[WHAT YOU SHOULD DO] Translate this sentence from the text on Clovis stone points into Spanish: "Radiocarbon dating of the stone points backs this theory."

**** TEXT BLOCK

Image right: Clovis stone points from the Drake Cache of Colorado. Click to enlarge. (Photo by Chip Clark, Smithsonian)

The researchers believe encounters between Clovis knappers, or stone point makers, from different groups at stone quarry sites or in settlements certainly “facilitated the sharing of technological information by allowing knappers to observe tools and techniques used by other artisans,” explains co-author Sabrina Sholts of the Human Evolution Research Center at the University of California in Berkeley. “The tools selected by the knappers, as well as how they were handled and applied, certainly were part of the Clovis technology,” that was shared between families and tribes.

This video was created by Sabrina Sholts of the Human Evolution Research Center at the University of California in Berkeley using 3D digital scans of a Clovis stone projectile point from the collections of the Department of Anthropology, National Museum of Natural History, Smithsonian Institution.

In fact, the researchers say, through a strong communication network  Clovis spear point technology spread across North America in as little as 200 years. Radiocarbon dating of the stone points backs this theory. Many Clovis points “have been recovered from kill sites, in association with the remains of animals such as mammoths and bison,” Sholts says. This “suggests that they were effective for hunting large prey.”

The scientists used high-tech 3D scanning to create detailed images of the Clovis points from the collection of the Smithsonian’s National Museum of Natural History. The researchers focused particularly on the contours of the scars on the front and back of each bi-face spear point where individual stone flakes were carefully and systematically removed centuries ago by striking with an implement made of antler, bone, ivory or even perhaps hardwood. Each 3D scan records millions of minute measurements, revealing “subtle differences in the various steps of reduction [flaking off tiny pieces of stone] and nuances that you can’t see with your eyes,” Stanford explains.

********
**** INPUT DATA

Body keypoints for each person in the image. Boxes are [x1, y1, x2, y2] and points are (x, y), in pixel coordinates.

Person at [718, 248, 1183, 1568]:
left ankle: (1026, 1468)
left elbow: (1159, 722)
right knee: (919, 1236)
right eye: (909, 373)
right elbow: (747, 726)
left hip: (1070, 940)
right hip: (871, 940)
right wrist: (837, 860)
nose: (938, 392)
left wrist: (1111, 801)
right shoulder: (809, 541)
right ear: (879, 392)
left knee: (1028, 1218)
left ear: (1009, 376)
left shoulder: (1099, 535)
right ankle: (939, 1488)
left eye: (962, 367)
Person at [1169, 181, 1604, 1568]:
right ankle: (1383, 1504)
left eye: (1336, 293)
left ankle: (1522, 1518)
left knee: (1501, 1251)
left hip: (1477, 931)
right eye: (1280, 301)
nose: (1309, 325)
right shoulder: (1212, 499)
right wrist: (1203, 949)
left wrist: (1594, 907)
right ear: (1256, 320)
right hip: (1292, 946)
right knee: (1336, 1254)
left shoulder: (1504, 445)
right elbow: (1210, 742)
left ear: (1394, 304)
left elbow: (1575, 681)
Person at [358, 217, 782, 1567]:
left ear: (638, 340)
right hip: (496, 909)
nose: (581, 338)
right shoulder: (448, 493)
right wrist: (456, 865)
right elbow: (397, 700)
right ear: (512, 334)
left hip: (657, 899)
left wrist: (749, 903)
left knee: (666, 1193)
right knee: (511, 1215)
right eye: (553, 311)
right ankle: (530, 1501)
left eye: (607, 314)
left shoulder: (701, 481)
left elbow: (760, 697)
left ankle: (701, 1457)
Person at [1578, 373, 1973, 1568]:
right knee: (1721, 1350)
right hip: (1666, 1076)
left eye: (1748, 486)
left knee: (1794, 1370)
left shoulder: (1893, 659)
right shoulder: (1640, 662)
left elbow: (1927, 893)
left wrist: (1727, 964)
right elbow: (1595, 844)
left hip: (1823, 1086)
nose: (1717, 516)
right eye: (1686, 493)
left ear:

********

[SOLUTION] La datación por radiocarbono de las puntas de piedra respalda esta teoría.